Deloitte's Dennis agreed with Criscitello. He said there has to be a recognition by the program people that they have to move into a cost-based environment.
Dennis said financial analytics helps with that change.
Groundwork set for data-driven decisions
Pushing data beyond CFOs and toward program managers is the next step in this financial evolution.
Werfel said previously data needed to reside with the CFOs. This was the point of the CFO Act of 1990 — to strengthen internal controls and improve overall financial management processes.
Over the last few years, however, Werfel said agencies have started to build on the CFO Act's foundation through the use of data analytics.
Now, before the next layer of the foundation can be cemented into place, there are a few data issues that need to be resolved.
"There's a lot of standardization in the data right now. It's not like we are completely non-standard in every aspect. But there are opportunities to standardize more," Werfel said. "What we are trying to do now is come up with a roadmap to standardize in the near and medium term."
He said the goal is to improve the value of the data for agencies and the public.
One of the first areas OMB will focus on is around procurement data. The goal is to make sure the information in USASpending.gov is the same as that in agency financial statements. Werfel said improper payments and real property data also need more attention.

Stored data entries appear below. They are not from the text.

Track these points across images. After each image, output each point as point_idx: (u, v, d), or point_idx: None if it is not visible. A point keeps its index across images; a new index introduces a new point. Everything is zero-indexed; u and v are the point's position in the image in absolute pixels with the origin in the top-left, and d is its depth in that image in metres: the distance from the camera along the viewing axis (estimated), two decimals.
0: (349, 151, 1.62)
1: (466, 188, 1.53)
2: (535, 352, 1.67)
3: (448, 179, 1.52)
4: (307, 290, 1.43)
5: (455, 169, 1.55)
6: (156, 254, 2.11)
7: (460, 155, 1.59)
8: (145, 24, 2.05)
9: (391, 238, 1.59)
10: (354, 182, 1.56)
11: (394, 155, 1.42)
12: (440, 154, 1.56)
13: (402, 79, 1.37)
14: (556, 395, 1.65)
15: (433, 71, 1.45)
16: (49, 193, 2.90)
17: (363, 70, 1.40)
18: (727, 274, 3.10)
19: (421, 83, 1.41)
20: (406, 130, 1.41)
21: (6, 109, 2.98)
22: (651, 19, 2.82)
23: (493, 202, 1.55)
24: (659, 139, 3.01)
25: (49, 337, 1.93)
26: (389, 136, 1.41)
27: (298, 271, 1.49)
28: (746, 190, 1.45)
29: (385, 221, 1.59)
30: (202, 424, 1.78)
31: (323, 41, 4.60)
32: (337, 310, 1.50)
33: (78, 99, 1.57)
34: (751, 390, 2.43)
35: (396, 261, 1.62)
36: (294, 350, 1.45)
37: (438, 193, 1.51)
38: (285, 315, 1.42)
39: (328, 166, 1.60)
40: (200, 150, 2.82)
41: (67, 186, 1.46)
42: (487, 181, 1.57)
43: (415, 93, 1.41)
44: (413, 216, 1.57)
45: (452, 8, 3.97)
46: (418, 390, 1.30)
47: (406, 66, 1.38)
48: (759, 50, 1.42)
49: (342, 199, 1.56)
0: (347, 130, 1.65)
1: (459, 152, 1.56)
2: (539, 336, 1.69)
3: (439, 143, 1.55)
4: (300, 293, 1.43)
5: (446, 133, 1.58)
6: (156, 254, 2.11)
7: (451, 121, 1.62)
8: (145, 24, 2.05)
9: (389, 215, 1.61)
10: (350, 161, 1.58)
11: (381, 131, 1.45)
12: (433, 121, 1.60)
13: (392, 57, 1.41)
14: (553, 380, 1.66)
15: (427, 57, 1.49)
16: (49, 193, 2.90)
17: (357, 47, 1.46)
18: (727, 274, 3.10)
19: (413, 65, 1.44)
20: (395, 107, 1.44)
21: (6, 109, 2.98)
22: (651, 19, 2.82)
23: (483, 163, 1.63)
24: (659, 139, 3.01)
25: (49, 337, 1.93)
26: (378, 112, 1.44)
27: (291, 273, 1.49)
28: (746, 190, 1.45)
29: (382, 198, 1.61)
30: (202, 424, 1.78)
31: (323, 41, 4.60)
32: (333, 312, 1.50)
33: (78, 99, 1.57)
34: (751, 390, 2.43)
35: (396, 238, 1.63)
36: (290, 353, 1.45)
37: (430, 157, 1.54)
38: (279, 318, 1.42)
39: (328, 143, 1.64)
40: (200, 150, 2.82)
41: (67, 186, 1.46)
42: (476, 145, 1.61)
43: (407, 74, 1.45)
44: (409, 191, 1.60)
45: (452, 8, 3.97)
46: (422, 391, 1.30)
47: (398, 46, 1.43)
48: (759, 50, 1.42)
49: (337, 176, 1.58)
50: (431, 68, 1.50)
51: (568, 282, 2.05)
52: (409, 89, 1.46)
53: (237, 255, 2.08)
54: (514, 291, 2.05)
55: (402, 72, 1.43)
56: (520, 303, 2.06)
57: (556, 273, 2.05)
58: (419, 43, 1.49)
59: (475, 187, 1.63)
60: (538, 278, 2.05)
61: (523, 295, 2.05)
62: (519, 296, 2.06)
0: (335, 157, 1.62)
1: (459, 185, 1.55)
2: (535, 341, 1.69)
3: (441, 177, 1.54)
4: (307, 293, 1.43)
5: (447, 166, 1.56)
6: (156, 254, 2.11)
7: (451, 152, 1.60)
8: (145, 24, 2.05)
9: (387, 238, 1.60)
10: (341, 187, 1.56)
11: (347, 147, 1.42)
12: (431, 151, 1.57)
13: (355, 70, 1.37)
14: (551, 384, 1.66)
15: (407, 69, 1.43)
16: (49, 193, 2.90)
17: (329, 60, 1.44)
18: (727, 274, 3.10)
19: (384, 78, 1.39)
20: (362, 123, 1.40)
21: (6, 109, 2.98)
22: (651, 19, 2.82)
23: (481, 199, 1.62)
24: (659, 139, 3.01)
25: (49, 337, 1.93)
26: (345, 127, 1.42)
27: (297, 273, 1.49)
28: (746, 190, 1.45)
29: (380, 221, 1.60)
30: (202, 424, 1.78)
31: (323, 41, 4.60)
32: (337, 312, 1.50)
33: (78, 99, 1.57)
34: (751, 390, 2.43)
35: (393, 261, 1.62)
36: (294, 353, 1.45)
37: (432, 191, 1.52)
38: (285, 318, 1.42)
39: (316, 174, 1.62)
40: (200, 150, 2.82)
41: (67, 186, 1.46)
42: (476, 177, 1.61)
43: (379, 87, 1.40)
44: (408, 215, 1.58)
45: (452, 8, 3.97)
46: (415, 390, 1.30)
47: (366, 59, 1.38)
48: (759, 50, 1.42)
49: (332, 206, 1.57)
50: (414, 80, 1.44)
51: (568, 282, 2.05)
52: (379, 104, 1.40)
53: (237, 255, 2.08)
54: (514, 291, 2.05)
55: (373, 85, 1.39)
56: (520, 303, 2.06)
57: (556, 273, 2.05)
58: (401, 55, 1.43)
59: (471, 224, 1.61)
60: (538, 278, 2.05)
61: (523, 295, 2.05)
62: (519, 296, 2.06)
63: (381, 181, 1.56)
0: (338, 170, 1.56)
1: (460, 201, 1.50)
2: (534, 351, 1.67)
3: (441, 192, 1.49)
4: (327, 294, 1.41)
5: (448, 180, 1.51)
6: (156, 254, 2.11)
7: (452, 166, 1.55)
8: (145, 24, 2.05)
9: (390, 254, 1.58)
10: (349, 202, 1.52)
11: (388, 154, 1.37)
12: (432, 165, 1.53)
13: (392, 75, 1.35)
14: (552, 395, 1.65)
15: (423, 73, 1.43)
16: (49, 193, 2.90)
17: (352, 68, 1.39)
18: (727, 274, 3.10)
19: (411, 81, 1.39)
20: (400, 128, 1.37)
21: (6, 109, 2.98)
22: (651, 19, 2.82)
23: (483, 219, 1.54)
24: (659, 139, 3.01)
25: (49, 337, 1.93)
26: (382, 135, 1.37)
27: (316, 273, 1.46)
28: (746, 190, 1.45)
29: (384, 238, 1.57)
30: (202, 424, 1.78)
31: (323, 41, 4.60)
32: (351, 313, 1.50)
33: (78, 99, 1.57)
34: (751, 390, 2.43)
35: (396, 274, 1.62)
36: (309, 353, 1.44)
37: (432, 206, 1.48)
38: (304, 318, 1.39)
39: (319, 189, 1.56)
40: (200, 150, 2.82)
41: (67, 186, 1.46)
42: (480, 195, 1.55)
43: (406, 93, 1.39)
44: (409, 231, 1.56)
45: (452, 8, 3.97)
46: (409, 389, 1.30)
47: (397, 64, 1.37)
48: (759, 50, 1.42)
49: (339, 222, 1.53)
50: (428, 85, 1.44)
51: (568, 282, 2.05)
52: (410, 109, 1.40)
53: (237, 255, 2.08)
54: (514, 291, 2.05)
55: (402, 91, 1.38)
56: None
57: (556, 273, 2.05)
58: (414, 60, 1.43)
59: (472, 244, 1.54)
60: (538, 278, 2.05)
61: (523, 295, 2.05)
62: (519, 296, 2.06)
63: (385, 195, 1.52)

"Federal agencies need to and want to come together to build data analytics, sharing information more effectively and in real time around where they are seeing success, where they are spending money, what we own, where we can share," he said. "I think a great example of the future is the prices paid portal."
Tissue rejection a concern
The Office of Federal Procurement Policy is leading the effort to collect data about what agencies are buying, for how much and under what terms and conditions. Agencies then share that information so everyone can take advantage the data to make better buying decisions.

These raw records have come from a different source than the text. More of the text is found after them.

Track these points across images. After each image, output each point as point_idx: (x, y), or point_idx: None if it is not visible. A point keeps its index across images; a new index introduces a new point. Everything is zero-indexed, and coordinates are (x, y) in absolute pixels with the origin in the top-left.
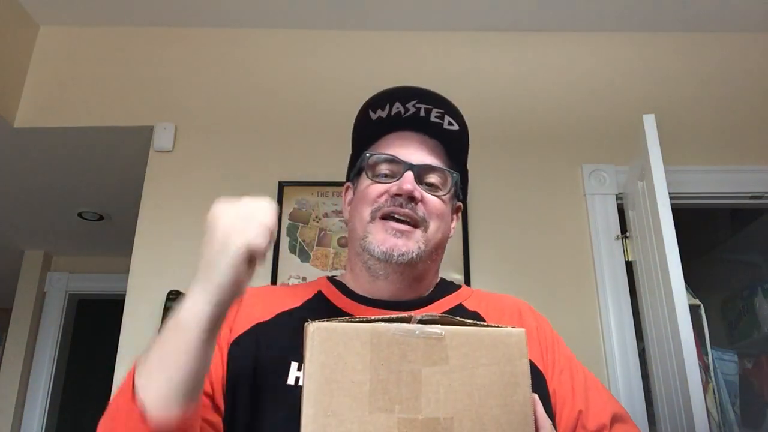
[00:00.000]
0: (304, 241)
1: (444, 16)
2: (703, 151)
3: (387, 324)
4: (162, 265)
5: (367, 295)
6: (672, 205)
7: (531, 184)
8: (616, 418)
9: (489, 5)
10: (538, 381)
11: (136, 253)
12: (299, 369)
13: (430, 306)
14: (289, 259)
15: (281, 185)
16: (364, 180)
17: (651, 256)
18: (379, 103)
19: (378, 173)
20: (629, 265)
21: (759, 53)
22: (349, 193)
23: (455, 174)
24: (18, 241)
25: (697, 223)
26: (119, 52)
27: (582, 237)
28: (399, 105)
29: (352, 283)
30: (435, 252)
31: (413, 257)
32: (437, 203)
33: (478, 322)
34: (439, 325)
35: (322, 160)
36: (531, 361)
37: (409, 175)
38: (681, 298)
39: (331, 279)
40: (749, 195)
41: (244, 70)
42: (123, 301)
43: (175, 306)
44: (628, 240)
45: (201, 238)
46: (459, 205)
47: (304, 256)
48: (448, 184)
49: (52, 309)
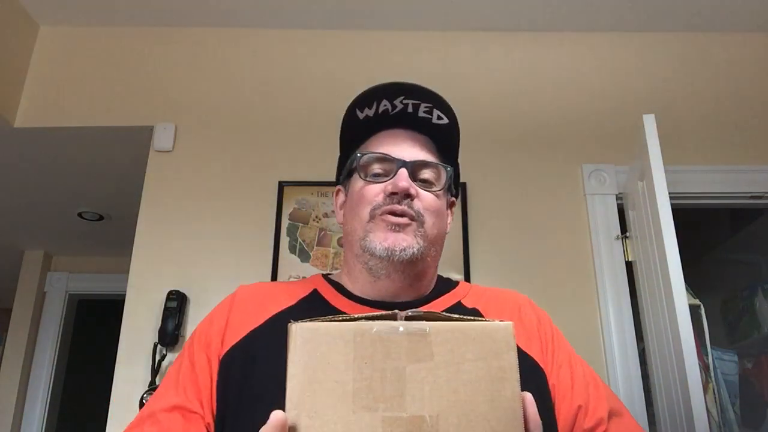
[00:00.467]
0: (304, 241)
1: (444, 16)
2: (703, 151)
3: (370, 322)
4: (162, 265)
5: (366, 297)
6: (672, 205)
7: (531, 184)
8: (614, 413)
9: (489, 5)
10: (538, 376)
11: (136, 253)
12: None
13: (428, 306)
14: (289, 259)
15: (281, 185)
16: (357, 181)
17: (651, 256)
18: (366, 102)
19: (371, 173)
20: (629, 265)
21: (759, 53)
22: (341, 196)
23: (449, 168)
24: (18, 241)
25: (697, 223)
26: (119, 52)
27: (582, 237)
28: (386, 102)
29: (350, 285)
30: (433, 248)
31: (414, 252)
32: (432, 199)
33: (464, 317)
34: (423, 322)
35: (322, 160)
36: (532, 358)
37: (403, 172)
38: (681, 298)
39: (326, 277)
40: (749, 195)
41: (244, 70)
42: (123, 301)
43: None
44: (628, 240)
45: (201, 237)
46: (453, 200)
47: (304, 256)
48: (442, 179)
49: (52, 309)
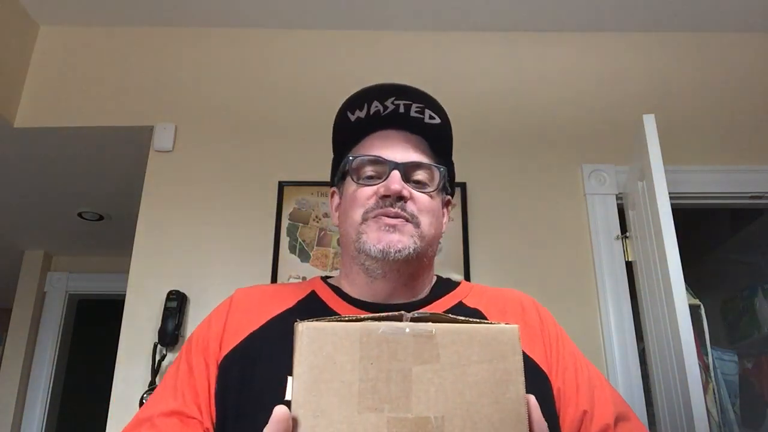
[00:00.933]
0: (304, 241)
1: (444, 16)
2: (703, 151)
3: (377, 323)
4: (162, 265)
5: (364, 299)
6: (672, 205)
7: (531, 184)
8: (620, 417)
9: (489, 5)
10: (541, 381)
11: (136, 253)
12: None
13: (429, 307)
14: (289, 259)
15: (281, 185)
16: (350, 184)
17: (651, 256)
18: (357, 104)
19: (363, 176)
20: (629, 265)
21: (759, 53)
22: (336, 198)
23: (442, 168)
24: (18, 241)
25: (697, 223)
26: (119, 52)
27: (582, 237)
28: (377, 103)
29: (347, 288)
30: (429, 248)
31: (410, 252)
32: (426, 200)
33: (471, 319)
34: (429, 323)
35: (322, 160)
36: (534, 362)
37: (395, 174)
38: (681, 298)
39: (324, 280)
40: (749, 195)
41: (245, 70)
42: (123, 301)
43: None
44: (628, 240)
45: (201, 237)
46: (448, 199)
47: (304, 256)
48: (435, 180)
49: (52, 309)
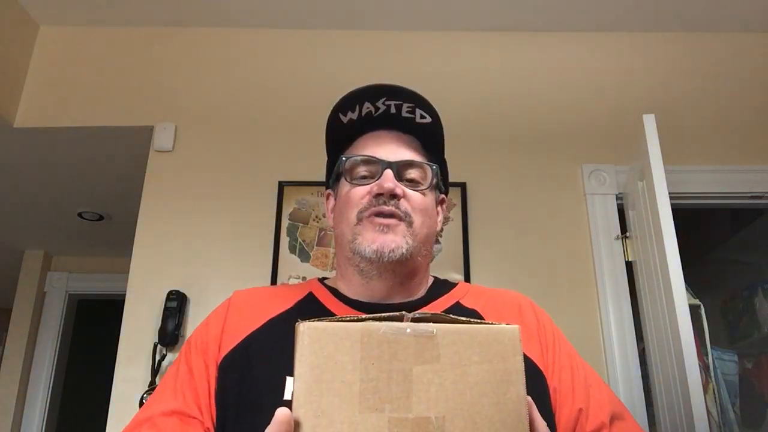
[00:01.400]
0: (304, 241)
1: (444, 16)
2: (703, 151)
3: (378, 323)
4: (162, 265)
5: (361, 299)
6: (672, 205)
7: (531, 184)
8: (616, 416)
9: (490, 5)
10: (538, 380)
11: (136, 253)
12: None
13: (426, 307)
14: (289, 259)
15: (281, 185)
16: (344, 185)
17: (651, 256)
18: (348, 105)
19: (357, 176)
20: (629, 265)
21: (759, 53)
22: (331, 200)
23: (434, 166)
24: (18, 241)
25: (697, 223)
26: (119, 52)
27: (582, 237)
28: (369, 104)
29: (344, 288)
30: (423, 247)
31: (404, 252)
32: (419, 198)
33: (471, 320)
34: (430, 323)
35: (322, 160)
36: (531, 360)
37: (388, 173)
38: (681, 298)
39: (322, 281)
40: (749, 195)
41: (244, 69)
42: (123, 301)
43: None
44: (628, 240)
45: (201, 237)
46: (443, 197)
47: (304, 256)
48: (428, 178)
49: (52, 309)
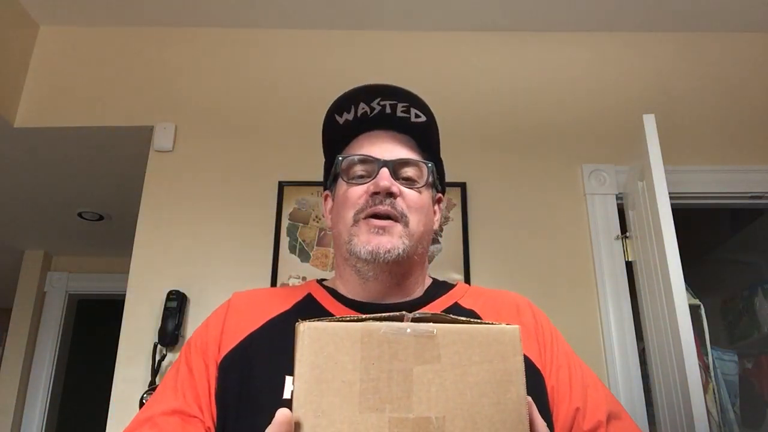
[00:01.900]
0: (304, 241)
1: (444, 16)
2: (703, 151)
3: (378, 323)
4: (162, 265)
5: (358, 299)
6: (672, 205)
7: (531, 184)
8: (612, 416)
9: (489, 5)
10: (536, 379)
11: (136, 253)
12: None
13: (425, 308)
14: (289, 259)
15: (281, 185)
16: (341, 184)
17: (651, 256)
18: (344, 106)
19: (353, 175)
20: (629, 265)
21: (759, 53)
22: (329, 201)
23: (430, 164)
24: (18, 241)
25: (697, 223)
26: (119, 52)
27: (582, 237)
28: (364, 105)
29: (342, 288)
30: (420, 245)
31: (399, 252)
32: (416, 196)
33: (471, 320)
34: (430, 323)
35: (322, 160)
36: (529, 359)
37: (384, 171)
38: (681, 298)
39: (320, 282)
40: (749, 195)
41: (244, 70)
42: (123, 301)
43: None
44: (628, 240)
45: (201, 237)
46: (440, 196)
47: (304, 256)
48: (424, 176)
49: (52, 309)
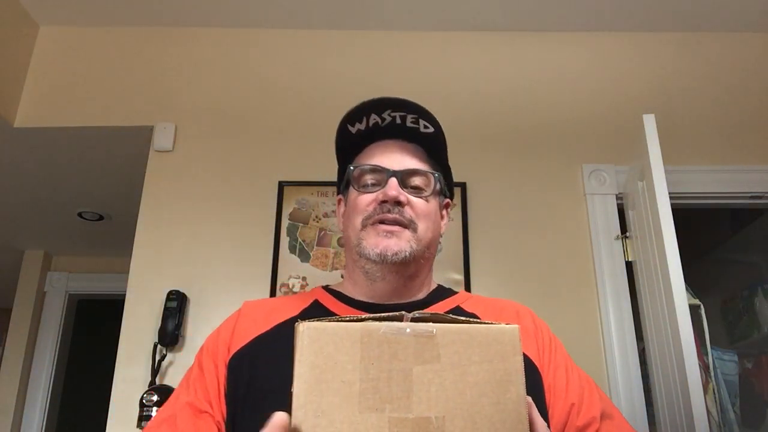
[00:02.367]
0: (304, 241)
1: (444, 16)
2: (703, 151)
3: (377, 323)
4: (162, 265)
5: (365, 299)
6: (672, 205)
7: (531, 184)
8: (606, 415)
9: (489, 5)
10: (533, 376)
11: (136, 253)
12: None
13: (428, 309)
14: (289, 259)
15: (281, 185)
16: (352, 192)
17: (651, 256)
18: (356, 117)
19: (364, 183)
20: (629, 265)
21: (759, 53)
22: (342, 206)
23: (437, 174)
24: (18, 241)
25: (697, 223)
26: (119, 52)
27: (582, 237)
28: (375, 116)
29: (350, 290)
30: (427, 250)
31: (407, 255)
32: (422, 204)
33: (471, 319)
34: (430, 323)
35: (322, 160)
36: (527, 356)
37: (393, 181)
38: (681, 298)
39: (326, 288)
40: (749, 195)
41: (244, 70)
42: (123, 301)
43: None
44: (628, 240)
45: (201, 237)
46: (447, 201)
47: (304, 256)
48: (431, 185)
49: (52, 309)
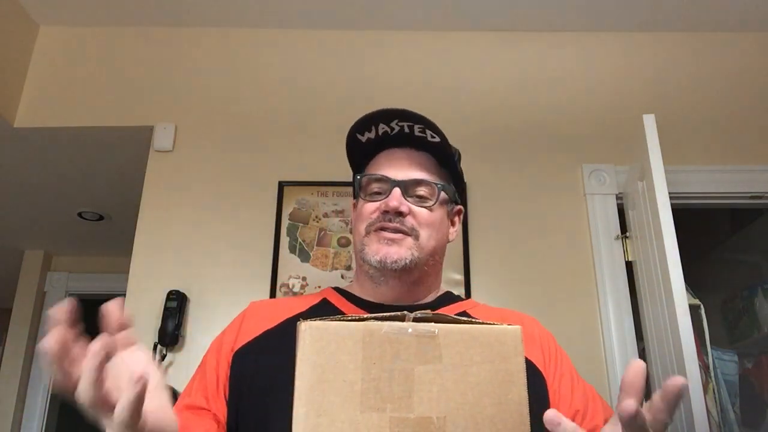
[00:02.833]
0: (304, 241)
1: (444, 16)
2: (703, 151)
3: (379, 322)
4: (162, 265)
5: (372, 300)
6: (672, 205)
7: (531, 184)
8: None
9: (489, 5)
10: (538, 381)
11: (136, 253)
12: None
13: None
14: (289, 259)
15: (281, 185)
16: (360, 199)
17: (651, 256)
18: (365, 126)
19: (370, 192)
20: (629, 265)
21: (759, 53)
22: (354, 211)
23: (440, 184)
24: (18, 241)
25: (697, 223)
26: (119, 52)
27: (582, 237)
28: (383, 125)
29: (358, 290)
30: (431, 258)
31: (407, 263)
32: (426, 213)
33: (473, 320)
34: (432, 323)
35: (322, 160)
36: (531, 362)
37: (396, 191)
38: (681, 298)
39: (336, 289)
40: (749, 195)
41: (245, 70)
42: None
43: None
44: (628, 240)
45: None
46: (458, 208)
47: (304, 256)
48: (435, 194)
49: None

"The key thing we can do is things like the prices paid portal where we are building information sources so that we are smarter about where these opportunities lay for the highest return on investment," Werfel said.
Before that can happen, however, Deloitte's Dennis warns against what he called tissue rejection — the idea that the agency's culture isn't quite ready for this change.
He said agencies need to update their current business processes to use data more effectively.
"We advise agencies to make determination, or at least an initial assessment, about who or which activity within the agency would be responsible for performing the analysis and integrating that in to the decision processes, and don't lead with the technology," Dennis said. "We encourage agencies to recognize and appreciate technology is an enabler but they should get the functional or core part of the performance analysis, data analysis, right and then incorporate technology to enable that."
Dennis added agencies should start small and achieve a few successes before expanding to something like a data warehouse.
The other challenge he points out is communicating the results of the data analysis in a way secretaries and deputy secretaries understand so they can make decisions.
Grant Thornton's Criscitello said next generation of financial managers will overcome two hurdles to help tip those the scales toward better analysis and communications, and survive this time of budget reductions.
"Program offices beyond controlling their budgetary resources typically don't have access to the type of financial information that resides in CFO offices," he said. "Program offices need to develop those relationships with their CFO offices. Also, moving toward real time data is a real differentiator, and the need not only for data, but real-time data-information that matters right now."